Quote the listing below in its entirety, omitting every image.
*** PROVIDED DATA ***
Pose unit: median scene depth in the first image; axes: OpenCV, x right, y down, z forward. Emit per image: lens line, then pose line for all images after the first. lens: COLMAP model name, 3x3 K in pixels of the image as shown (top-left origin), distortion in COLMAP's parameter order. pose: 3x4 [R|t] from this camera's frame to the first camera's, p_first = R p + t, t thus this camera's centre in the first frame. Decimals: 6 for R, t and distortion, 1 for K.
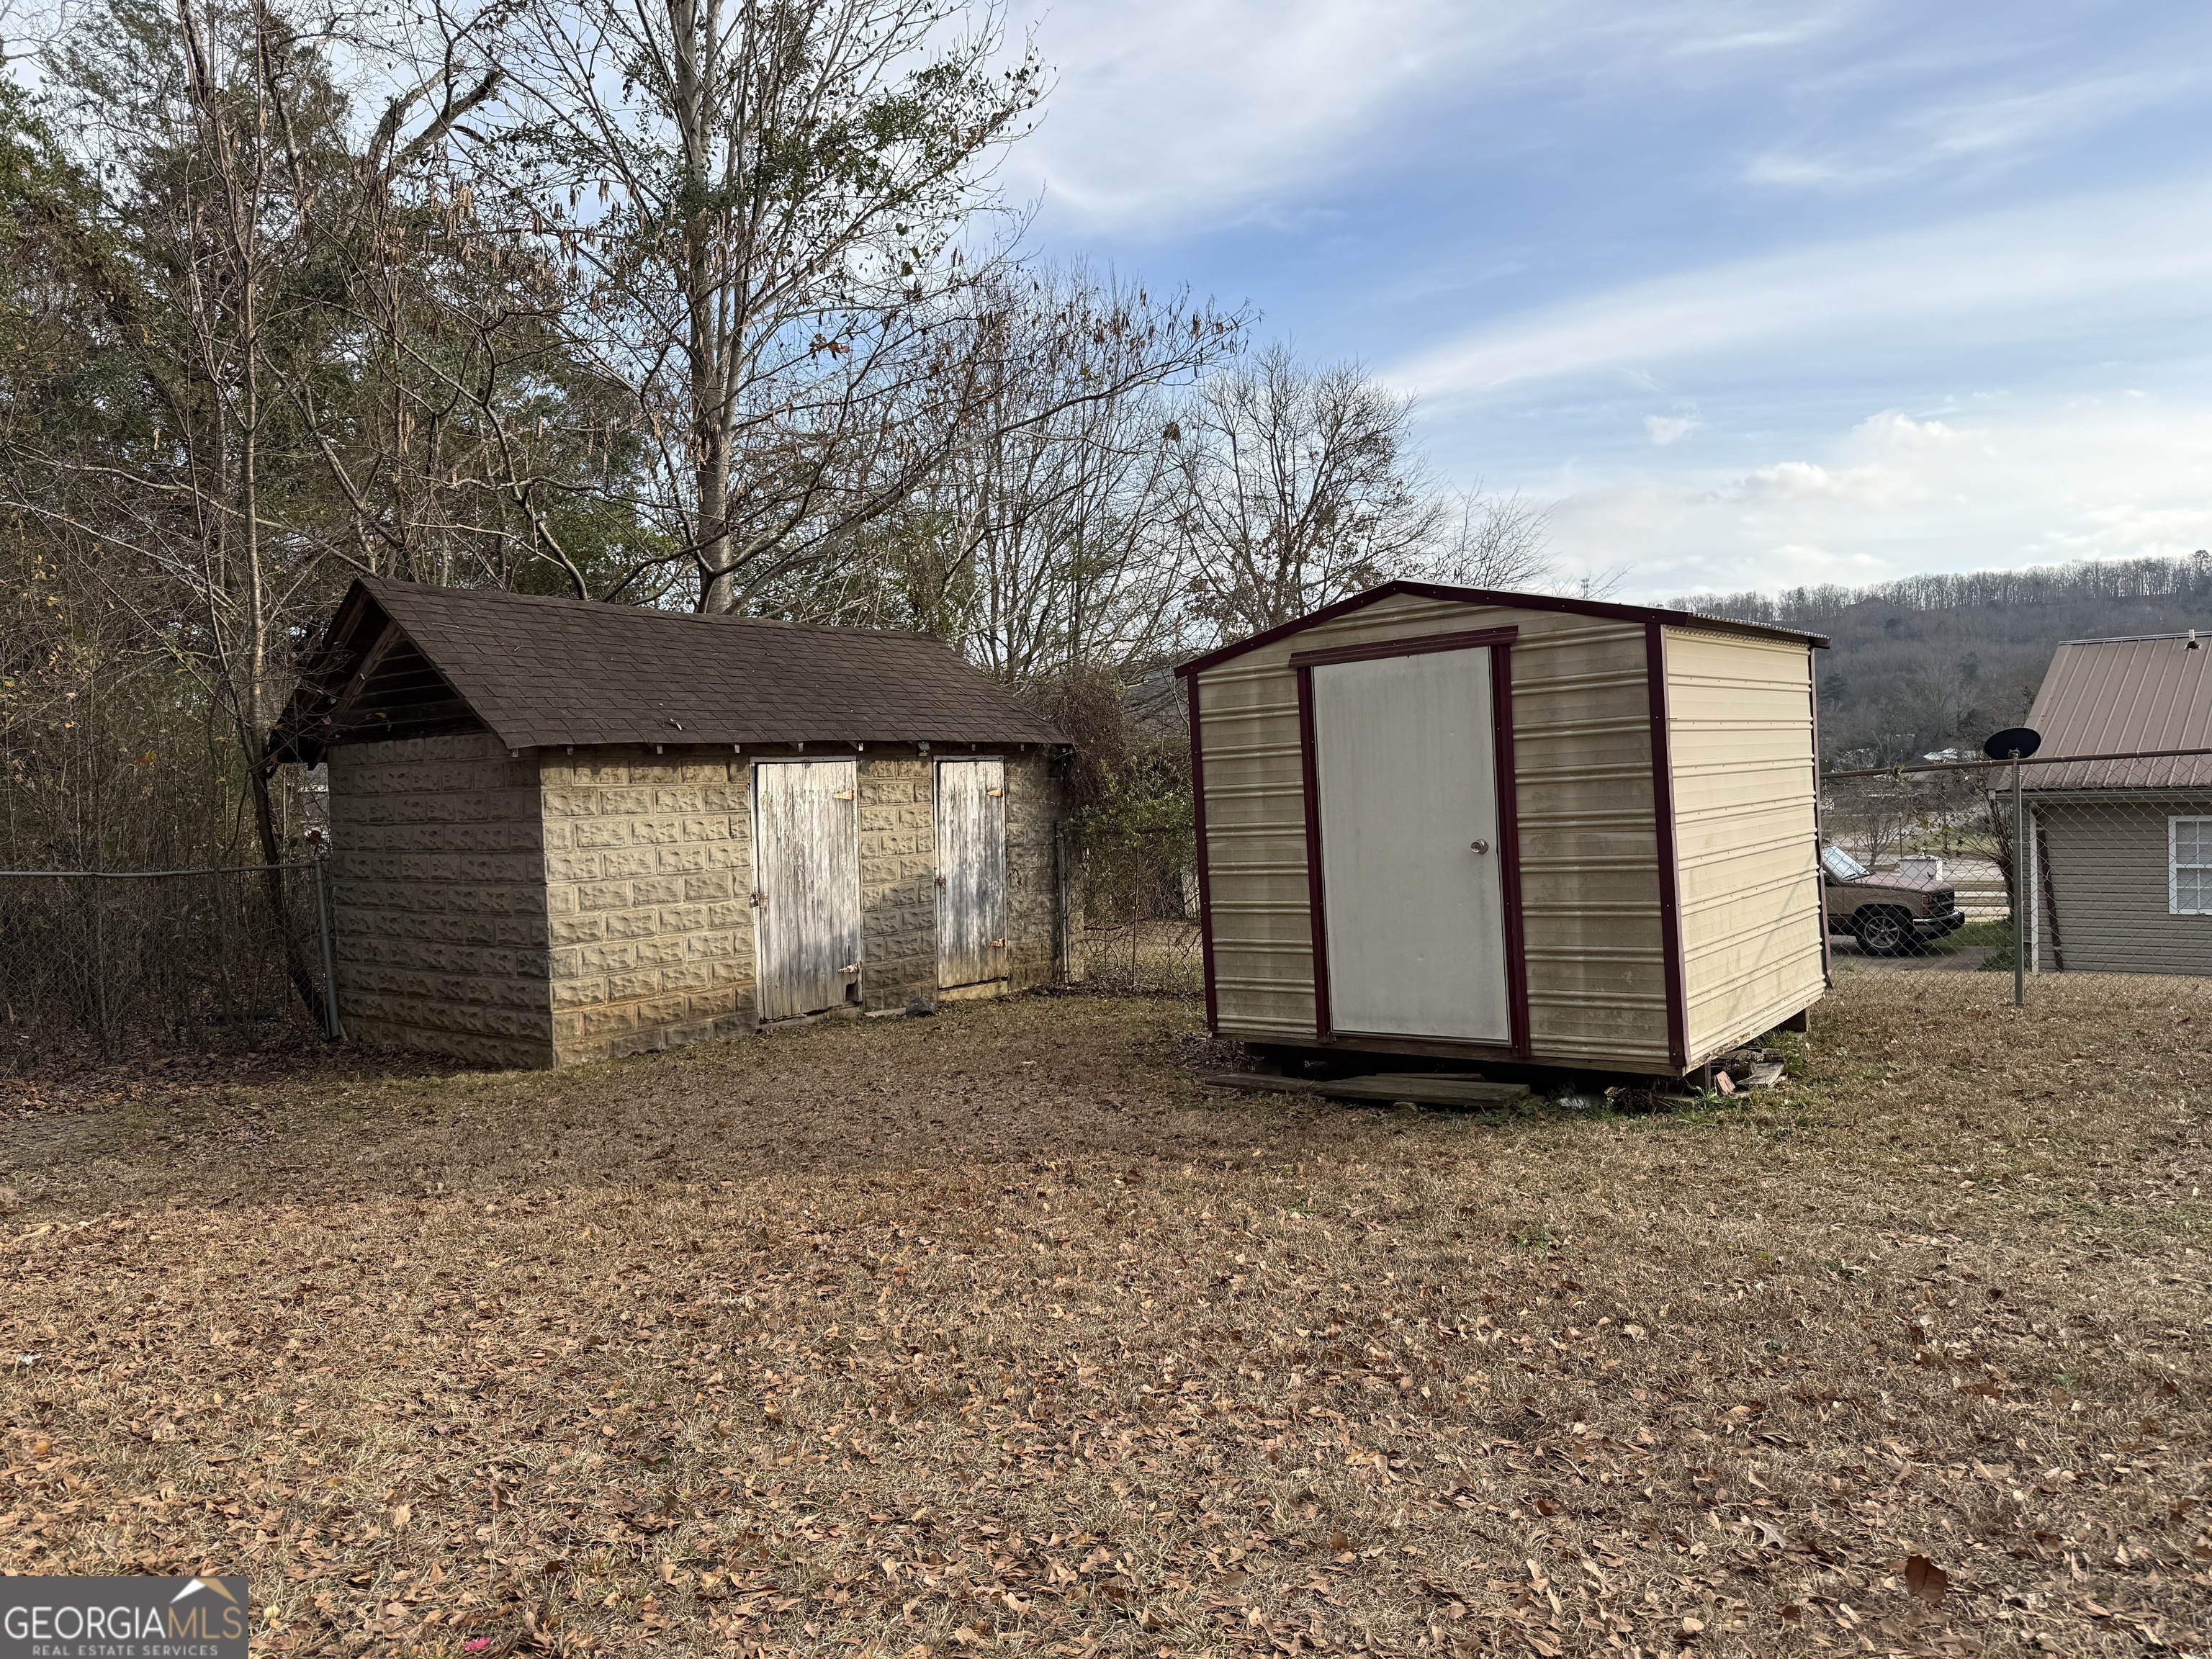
lens RADIAL K [[1551.9, 0, 1122.3], [0, 1551.9, 807.8], [0, 0, 1]] dist [0.077126, -0.096358]
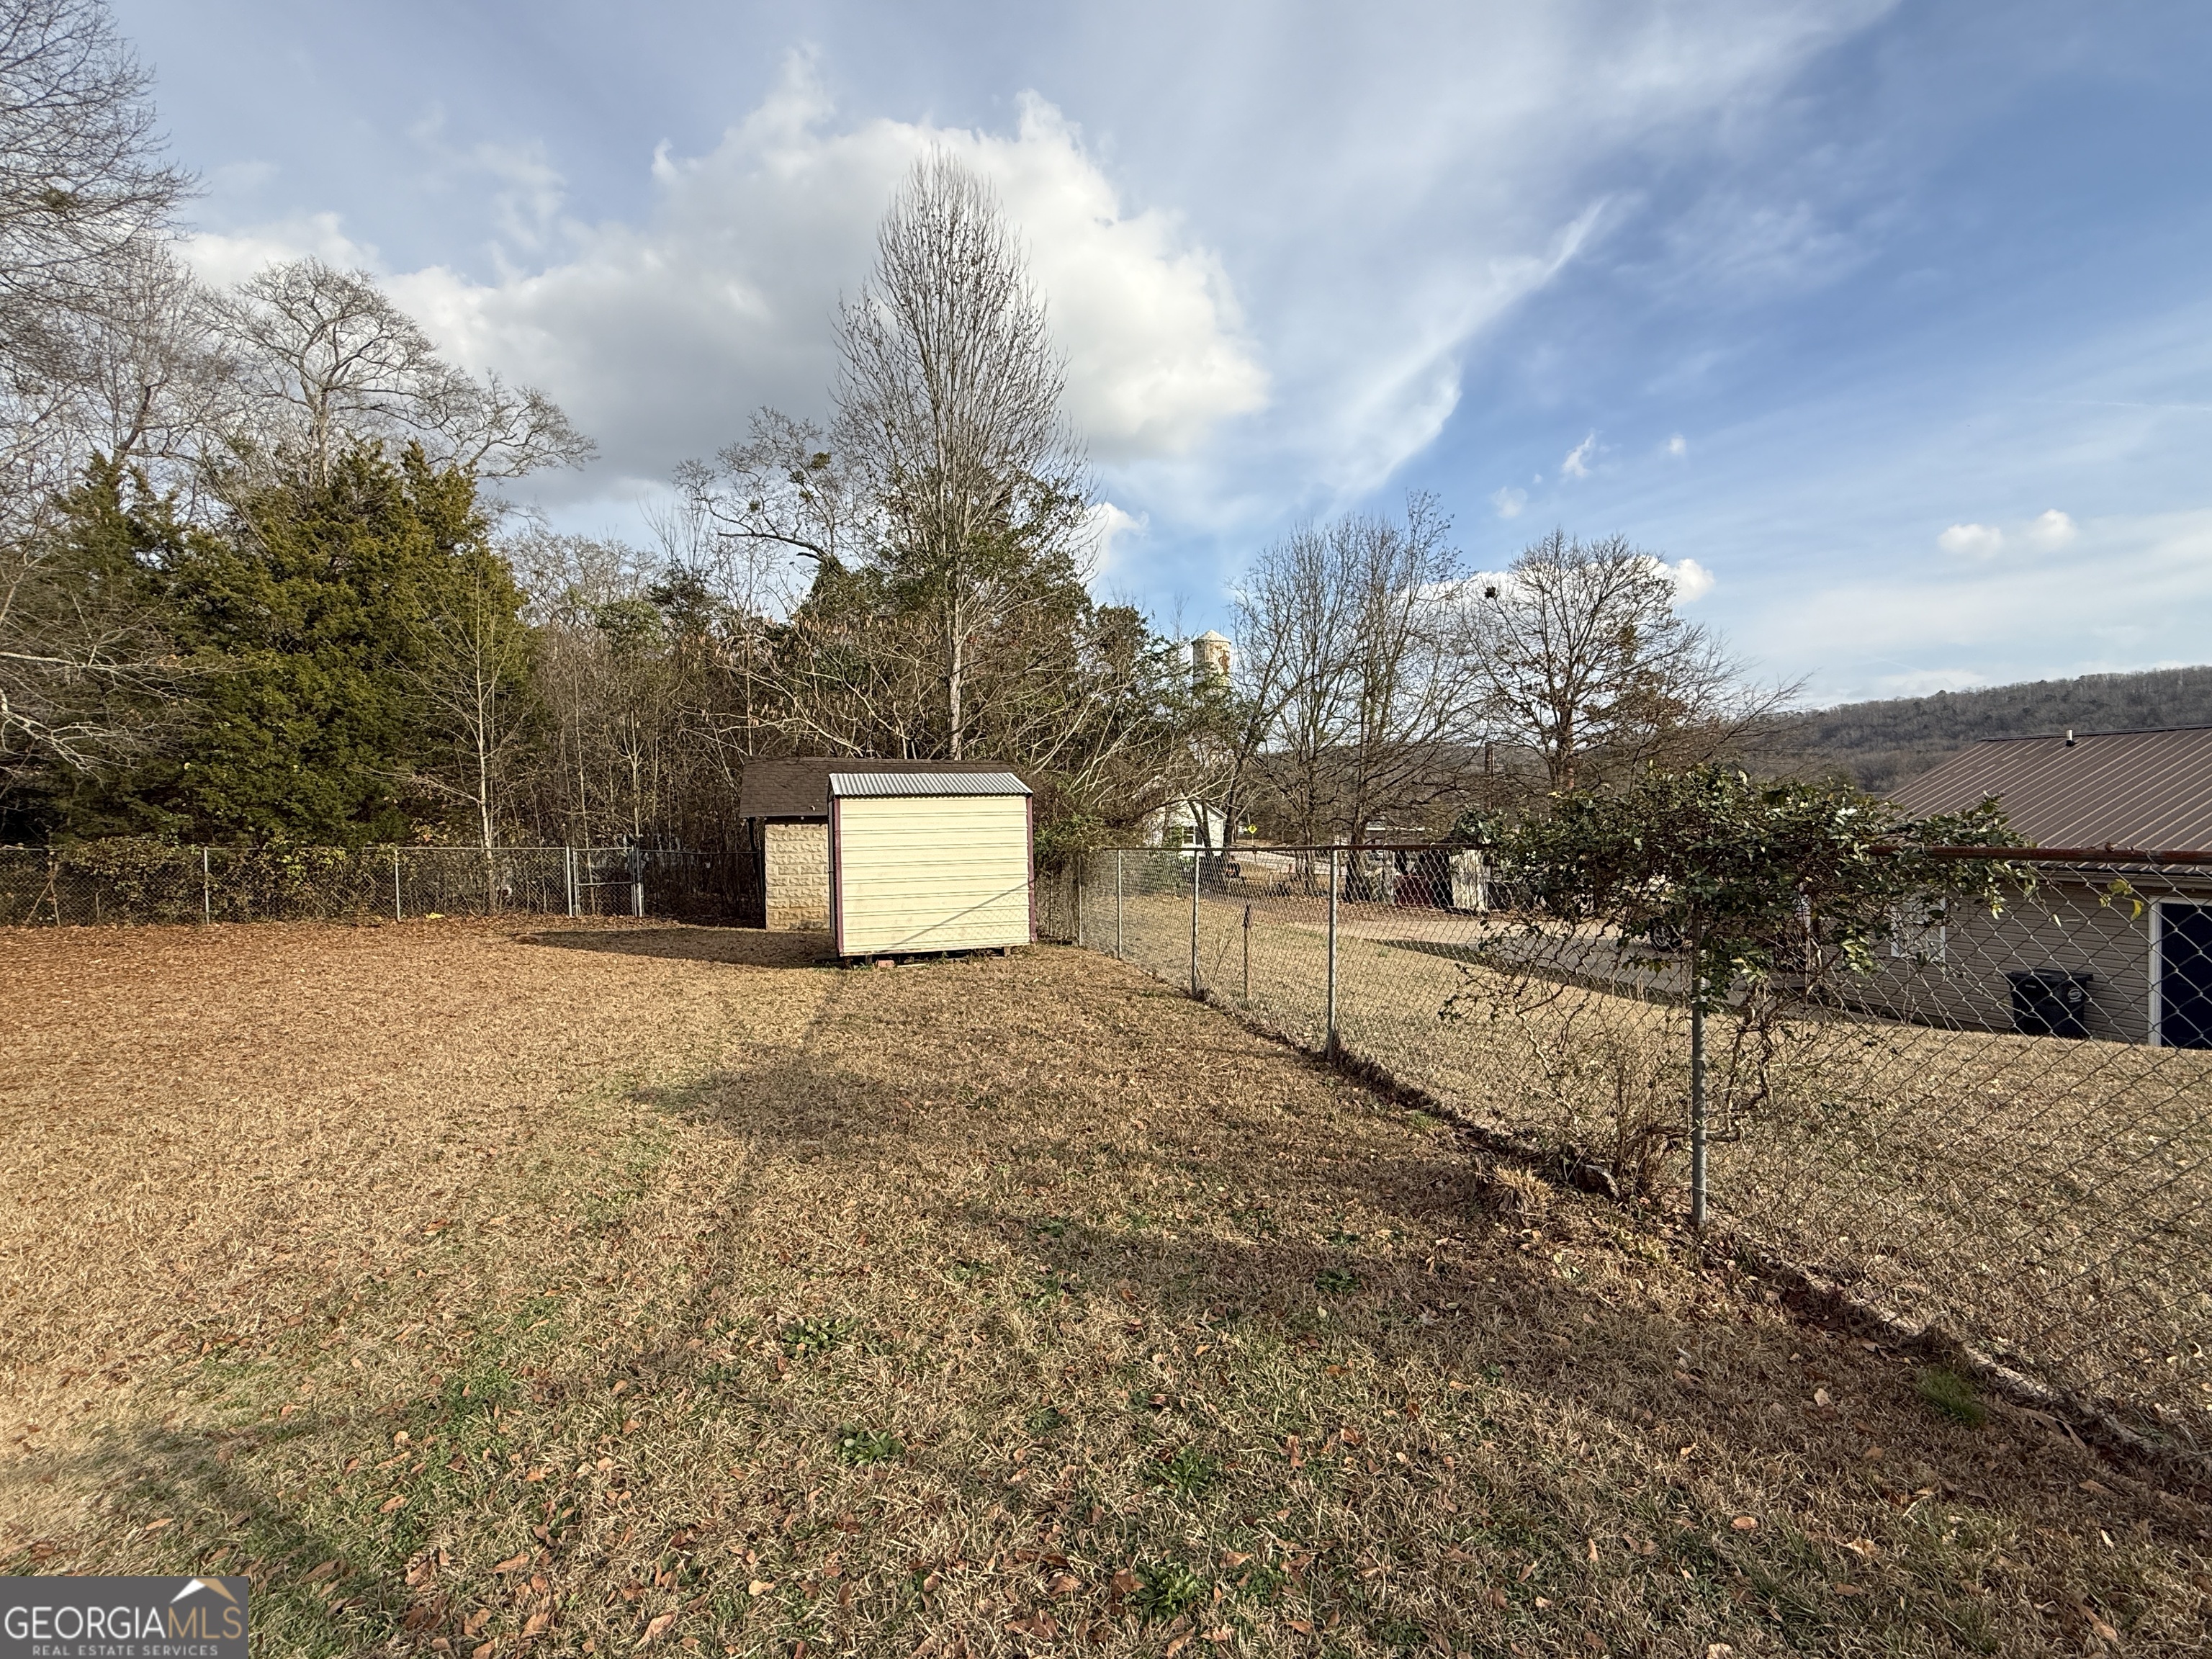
lens RADIAL K [[1015.6, 0, 1115.7], [0, 1015.6, 832.1], [0, 0, 1]] dist [-0.005003, 0.001488]
pose [[0.818607, 0.039696, -0.572981, 1.115320], [-0.029124, 0.999194, 0.027615, -0.073872], [0.573615, -0.005918, 0.819104, -0.135524]]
***
ANSWER TO THIS TASK |
Pose unit: median scene depth in the first image; axes: OpenCV, x right, y down, z forward. Emit per image: lens line, then pose line for all images after the first. lens: COLMAP model name, 3x3 K in pixels of the image as shown (top-left origin), distortion in COLMAP's parameter order. pose: 3x4 [R|t] from this camera's frame to the first camera's, p_first = R p + t, t thus this camera's centre in the first frame. Decimals: 6 for R, t and distortion, 1 for K.
lens RADIAL K [[1551.9, 0, 1122.3], [0, 1551.9, 807.8], [0, 0, 1]] dist [0.077126, -0.096358]
lens RADIAL K [[1015.6, 0, 1115.7], [0, 1015.6, 832.1], [0, 0, 1]] dist [-0.005003, 0.001488]
pose [[0.818607, 0.039696, -0.572981, 1.115320], [-0.029124, 0.999194, 0.027615, -0.073872], [0.573615, -0.005918, 0.819104, -0.135524]]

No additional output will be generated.